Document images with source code

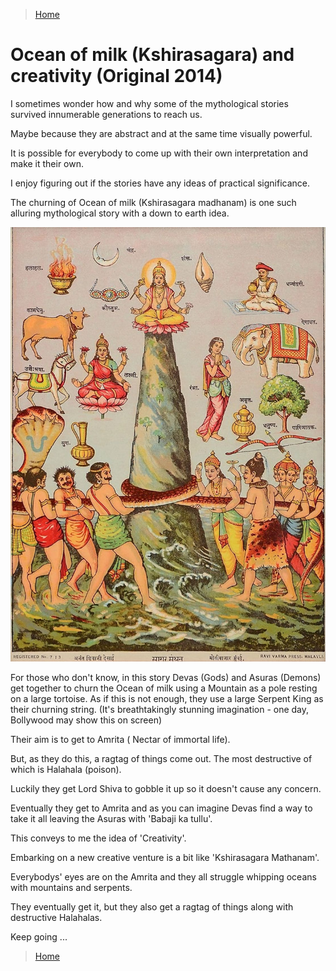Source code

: >[Home](../README.md)

# Ocean of milk (Kshirasagara) and creativity (Original 2014)

I sometimes wonder how and why some of the mythological stories survived innumerable generations to reach us. 

Maybe because they are abstract and at the same time visually powerful. 

It is possible for everybody to come up with their own interpretation and make it their own. 

I enjoy figuring out if the stories have any ideas of practical significance.

The churning of Ocean of milk (Kshirasagara madhanam) is one such alluring mythological story with a down to earth idea.

![](../assets/Sagar_Manthan.jpg)

For those who don't know, in this story Devas (Gods) and Asuras (Demons) get together to churn the Ocean of milk using a Mountain as a pole resting on a large tortoise. 
As if this is not enough, they use a large Serpent King as their churning string. (It's breathtakingly stunning imagination - one day, Bollywood may show this on screen)

Their aim is to get to Amrita ( Nectar of immortal life). 

But, as they do this, a ragtag of things come out. The most destructive of which is Halahala (poison). 

Luckily they get Lord Shiva to gobble it up so it doesn't cause any concern. 

Eventually they get to Amrita and as you can imagine Devas find a way to take it all leaving the Asuras with 'Babaji ka tullu'.

This conveys to me the idea of 'Creativity'. 

Embarking on a new creative venture is a bit like 'Kshirasagara Mathanam'. 

Everybodys' eyes are on the Amrita and they all struggle whipping oceans with mountains and serpents. 

They eventually get it, but they also get a ragtag of things along with destructive Halahalas.

Keep going ...

>[Home](../README.md)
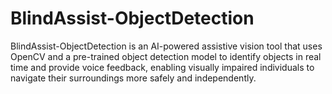# BlindAssist-ObjectDetection
BlindAssist-ObjectDetection is an AI-powered assistive vision tool that uses OpenCV and a pre-trained object detection model to identify objects in real time and provide voice feedback, enabling visually impaired individuals to navigate their surroundings more safely and independently.
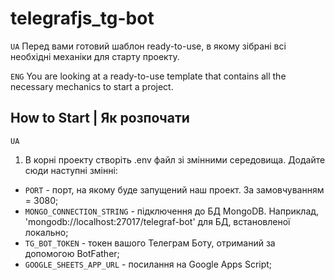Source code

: # telegrafjs_tg-bot

`UA`
Перед вами готовий шаблон ready-to-use, в якому зібрані всі необхідні механіки для старту проекту.

`ENG`
You are looking at a ready-to-use template that contains all the necessary mechanics to start a project.

## How to Start | Як розпочати

`UA`

1. В корні проекту створіть .env файл зі змінними середовища. Додайте сюди наступні змінні:

- `PORT` - порт, на якому буде запущений наш проект. За замовчуванням = 3080;
- `MONGO_CONNECTION_STRING` - підключення до БД MongoDB. Наприклад, 'mongodb://localhost:27017/telegraf-bot' для БД, встановленої локально;
- `TG_BOT_TOKEN` - токен вашого Телеграм Боту, отриманий за допомогою BotFather;
- `GOOGLE_SHEETS_APP_URL` - посилання на Google Apps Script;
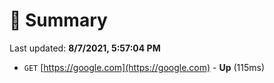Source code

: # 📖 Summary
Last updated: **8/7/2021, 5:57:04 PM**

- `GET` [https://google.com](https://google.com) - **Up** (115ms)
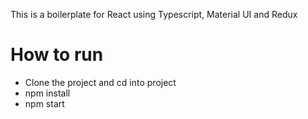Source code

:This is a boilerplate for React using Typescript, Material UI and Redux
# How to run
* Clone the project and cd into project
* npm install
* npm start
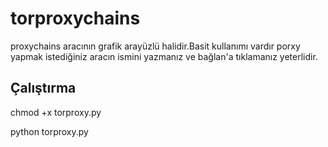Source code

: # torproxychains
proxychains aracının grafik arayüzlü halidir.Basit kullanımı vardır porxy yapmak istediğiniz aracın ismini yazmanız ve bağlan'a tıklamanız yeterlidir.

## Çalıştırma

chmod +x torproxy.py

python torproxy.py
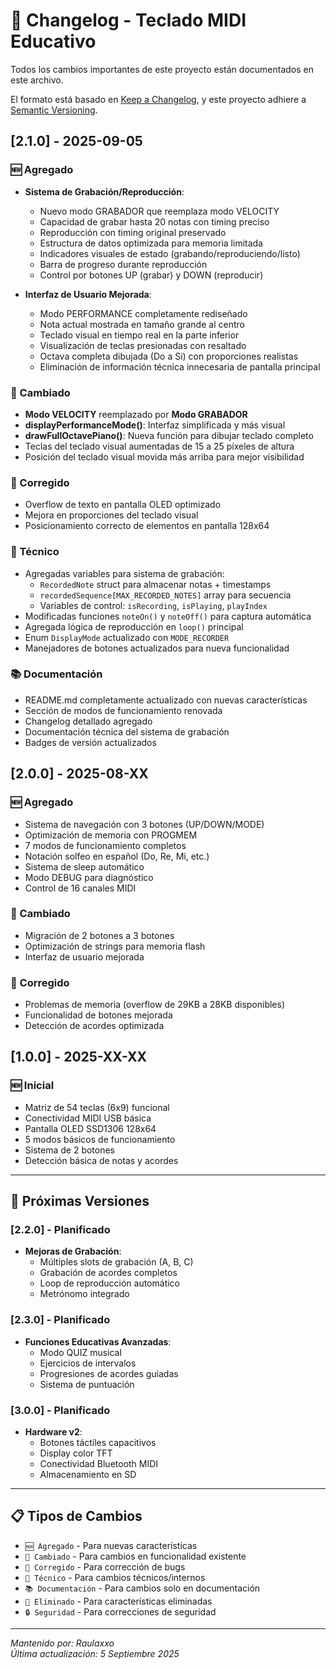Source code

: # 📝 Changelog - Teclado MIDI Educativo

Todos los cambios importantes de este proyecto están documentados en este archivo.

El formato está basado en [Keep a Changelog](https://keepachangelog.com/es-ES/1.0.0/),
y este proyecto adhiere a [Semantic Versioning](https://semver.org/spec/v2.0.0.html).

## [2.1.0] - 2025-09-05

### 🆕 Agregado
- **Sistema de Grabación/Reproducción**: 
  - Nuevo modo GRABADOR que reemplaza modo VELOCITY
  - Capacidad de grabar hasta 20 notas con timing preciso
  - Reproducción con timing original preservado
  - Estructura de datos optimizada para memoria limitada
  - Indicadores visuales de estado (grabando/reproduciendo/listo)
  - Barra de progreso durante reproducción
  - Control por botones UP (grabar) y DOWN (reproducir)

- **Interfaz de Usuario Mejorada**:
  - Modo PERFORMANCE completamente rediseñado
  - Nota actual mostrada en tamaño grande al centro
  - Teclado visual en tiempo real en la parte inferior
  - Visualización de teclas presionadas con resaltado
  - Octava completa dibujada (Do a Si) con proporciones realistas
  - Eliminación de información técnica innecesaria de pantalla principal

### 🔄 Cambiado
- **Modo VELOCITY** reemplazado por **Modo GRABADOR**
- **displayPerformanceMode()**: Interfaz simplificada y más visual
- **drawFullOctavePiano()**: Nueva función para dibujar teclado completo
- Teclas del teclado visual aumentadas de 15 a 25 píxeles de altura
- Posición del teclado visual movida más arriba para mejor visibilidad

### 🐛 Corregido
- Overflow de texto en pantalla OLED optimizado
- Mejora en proporciones del teclado visual
- Posicionamiento correcto de elementos en pantalla 128x64

### 🔧 Técnico
- Agregadas variables para sistema de grabación:
  - `RecordedNote` struct para almacenar notas + timestamps
  - `recordedSequence[MAX_RECORDED_NOTES]` array para secuencia
  - Variables de control: `isRecording`, `isPlaying`, `playIndex`
- Modificadas funciones `noteOn()` y `noteOff()` para captura automática
- Agregada lógica de reproducción en `loop()` principal
- Enum `DisplayMode` actualizado con `MODE_RECORDER`
- Manejadores de botones actualizados para nueva funcionalidad

### 📚 Documentación
- README.md completamente actualizado con nuevas características
- Sección de modos de funcionamiento renovada
- Changelog detallado agregado
- Documentación técnica del sistema de grabación
- Badges de versión actualizados

## [2.0.0] - 2025-08-XX

### 🆕 Agregado
- Sistema de navegación con 3 botones (UP/DOWN/MODE)
- Optimización de memoria con PROGMEM
- 7 modos de funcionamiento completos
- Notación solfeo en español (Do, Re, Mi, etc.)
- Sistema de sleep automático
- Modo DEBUG para diagnóstico
- Control de 16 canales MIDI

### 🔄 Cambiado
- Migración de 2 botones a 3 botones
- Optimización de strings para memoria flash
- Interfaz de usuario mejorada

### 🐛 Corregido
- Problemas de memoria (overflow de 29KB a 28KB disponibles)
- Funcionalidad de botones mejorada
- Detección de acordes optimizada

## [1.0.0] - 2025-XX-XX

### 🆕 Inicial
- Matriz de 54 teclas (6x9) funcional
- Conectividad MIDI USB básica
- Pantalla OLED SSD1306 128x64
- 5 modos básicos de funcionamiento
- Sistema de 2 botones
- Detección básica de notas y acordes

---

## 🔮 Próximas Versiones

### [2.2.0] - Planificado
- **Mejoras de Grabación**:
  - Múltiples slots de grabación (A, B, C)
  - Grabación de acordes completos
  - Loop de reproducción automático
  - Metrónomo integrado

### [2.3.0] - Planificado
- **Funciones Educativas Avanzadas**:
  - Modo QUIZ musical
  - Ejercicios de intervalos
  - Progresiones de acordes guiadas
  - Sistema de puntuación

### [3.0.0] - Planificado
- **Hardware v2**:
  - Botones táctiles capacitivos
  - Display color TFT
  - Conectividad Bluetooth MIDI
  - Almacenamiento en SD

---

## 📋 Tipos de Cambios

- `🆕 Agregado` - Para nuevas características
- `🔄 Cambiado` - Para cambios en funcionalidad existente
- `🐛 Corregido` - Para corrección de bugs
- `🔧 Técnico` - Para cambios técnicos/internos
- `📚 Documentación` - Para cambios solo en documentación
- `🚫 Eliminado` - Para características eliminadas
- `🔒 Seguridad` - Para correcciones de seguridad

---

*Mantenido por: Raulaxxo*  
*Última actualización: 5 Septiembre 2025*

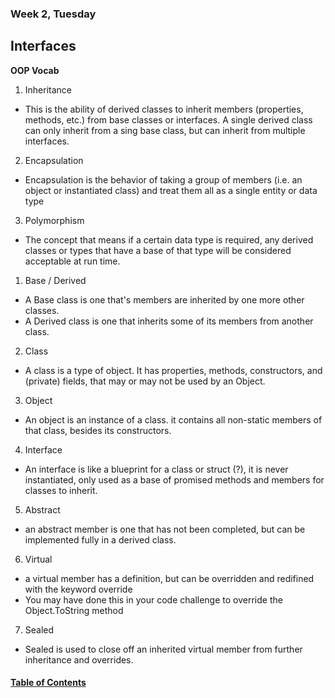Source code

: ### Week 2, Tuesday
## Interfaces

__OOP Vocab__
1. Inheritance
  - This is the ability of derived classes to inherit members (properties, methods, etc.) from base classes or interfaces. 
  A single derived class can only inherit from a sing base class, but can inherit from multiple interfaces.
2. Encapsulation
  - Encapsulation is the behavior of taking a group of members (i.e. an object or instantiated class) and treat them all as a single 
  entity or data type
3. Polymorphism
  - The concept that means if a certain data type is required, any derived classes or types that have a base of that type will be 
  considered acceptable at run time.
  
1. Base / Derived
  - A Base class is one that's members are inherited by one more other classes.
  - A Derived class is one that inherits some of its members from another class.
2. Class
  - A class is a type of object. It has properties, methods, constructors, and (private) fields, that may or may not be used by an Object.
3. Object
  - An object is an instance of a class. it contains all non-static members of that class, besides its constructors.
4. Interface
  - An interface is like a blueprint for a class or struct (?), it is never instantiated, only used as a base of promised methods and members
  for classes to inherit.
5. Abstract
  - an abstract member is one that has not been completed, but can be implemented fully in a derived class.
6. Virtual
  - a virtual member has a definition, but can be overridden and redifined with the keyword override
  - You may have done this in your code challenge to override the Object.ToString method
7. Sealed
  - Sealed is used to close off an inherited virtual member from further inheritance and overrides. 

#### [Table of Contents](https://hcoggers.github.io/Reading-Notes-Repository/)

Task details
Word for word, restate the lines of the data above that fall between the line holding "## 📋 Tipos de Cambios" and the line holding "solo en documentación", inclusive, and no other lines.

Result for this exercise
## 📋 Tipos de Cambios

- `🆕 Agregado` - Para nuevas características
- `🔄 Cambiado` - Para cambios en funcionalidad existente
- `🐛 Corregido` - Para corrección de bugs
- `🔧 Técnico` - Para cambios técnicos/internos
- `📚 Documentación` - Para cambios solo en documentación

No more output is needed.